*Fragmento de página*.
· · ·

Cuando la parca, con su guadaña vírica, segaba vidas por decenas de miles, el Gobierno interpretó la escabechina como una oportunidad política. Ya saben: los aplausos en los balcones, válvula de escape de tanto miedo y angustia contenidos, se los atribuía el sanchismo como un reconocimiento a su trabajo. Porque el sanchismo se basa en la premisa de que del pueblo se aprovecha todo, como del cerdo. Pero sobre todo el miedo, que roba el alma, trastoca las conductas, reordena las prioridades. Ya lo dijo Redondo: «Son las emociones, estúpido». No pierde ocasión de parafrasear mal una locución inglesa: ‘estúpido’ es más insultante que ‘stupid’.

En aquel tiempo de emociones, miedo en aplausos, miedo en autocensuras, miedo en conserva, el sanchismo combinó el estado de alarma con un Aló Presidente tan vacuo como el original, aunque menos amenazante en las formas. El negociado de amenazas se lo había dejado a su vicepresidente Iglesias, el de arrullar al pueblo era cosa de Simonilla -hasta que Illa desplegó su conocido efecto de petardo mojado- y el de adecuar la legislación a la nueva realidad, a nadie. De ahí este vacío legal, esta laguna jurídica, laguna Estigia dadas las circunstancias.

En la siguiente etapa, las cosas se pusieron demasiado feas para el maniquí de La Moncloa, que se había puesto estupendo: «Hemos vencido al virus». Hace ahora un año de la proclama y aquí seguimos, embozados. Es el caso que Sánchez y Redondo, Demoliciones S.A., a iniciativa probablemente del segundo, compraron la moto averiada de que ‘crisis’ significa ‘oportunidad’ en chino y vieron llegado el momento de derivar toda la responsabilidad a las comunidades autónomas. Una temeridad que, amén de eludir problemas, les iba a permitir cebarse con Madrid para arrebatarle de una vez la Puerta del Sol a la derecha, las derechas, las derechas extremas, las ultraderechas, o cualquier otra etiqueta del día. Las semanas previas al ridículo efecto Illa nos dejaron en la hemeroteca la historia de un ensañamiento sin precedentes.

· · ·

*Datos de entrada*.

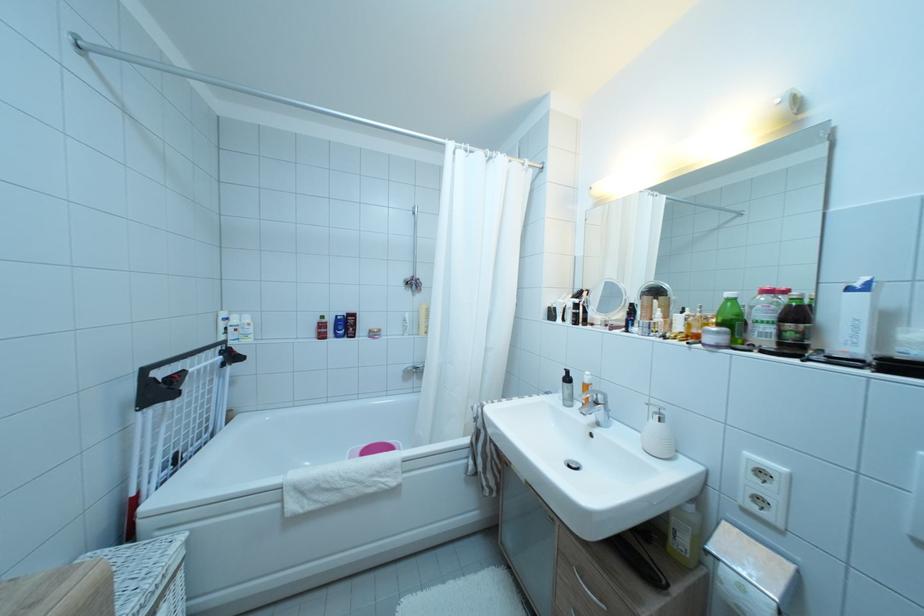
The height and width of the screenshot is (616, 924). What do you see at coordinates (596, 407) in the screenshot?
I see `a tub faucet handle` at bounding box center [596, 407].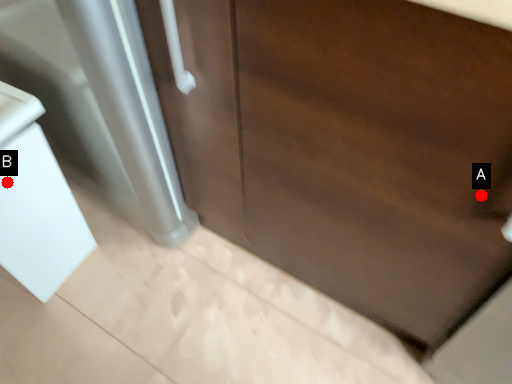
Question: Two points are circled on the image, labeled by A and B beside each circle. Which point is closer to the camera taking this photo?

Choices:
 (A) A is closer
 (B) B is closer

Answer: (A)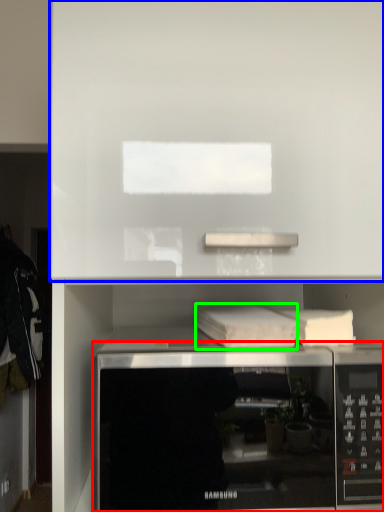
Question: Which object is the farthest from microwave oven (highlighted by a red box)? Choose among these: cabinet (highlighted by a blue box) or book (highlighted by a green box).

Choices:
 (A) cabinet
 (B) book

Answer: (A)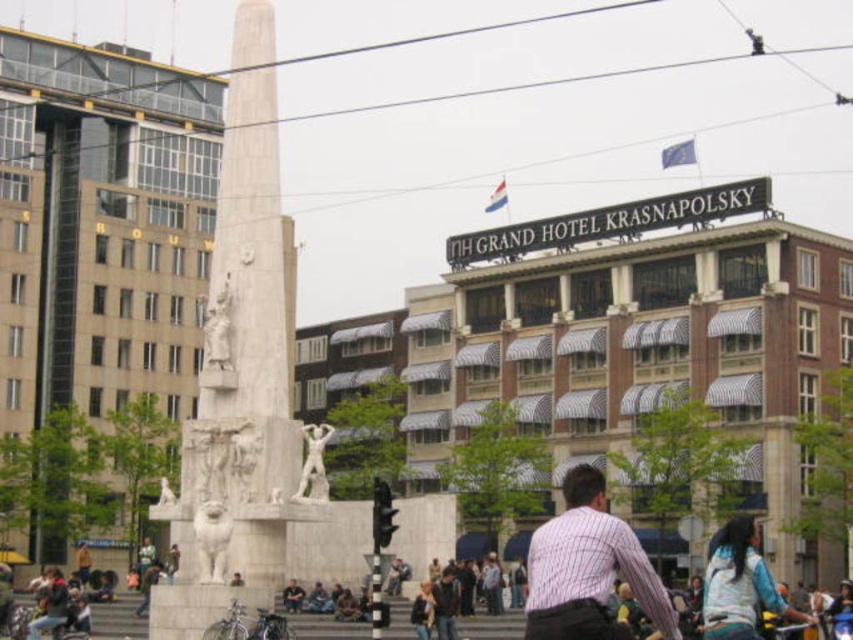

· · ·

*Actividad*. Convierte en una lista breve el párrafo del fragmento que empieza por «En aquel tiempo de emociones», conservando sus datos principales.

*Respuesta*.
- En esa época de miedo, el sanchismo unió el estado de alarma con un Aló Presidente tan vacuo como el original, aunque menos amenazante en las formas.
- Las amenazas quedaron a cargo del vicepresidente Iglesias.
- Arrullar al pueblo correspondió a Simonilla, hasta que Illa desplegó su efecto de petardo mojado.
- Nadie se ocupó de adecuar la legislación a la nueva realidad.
- De ahí el vacío legal, una laguna jurídica que el autor llama laguna Estigia.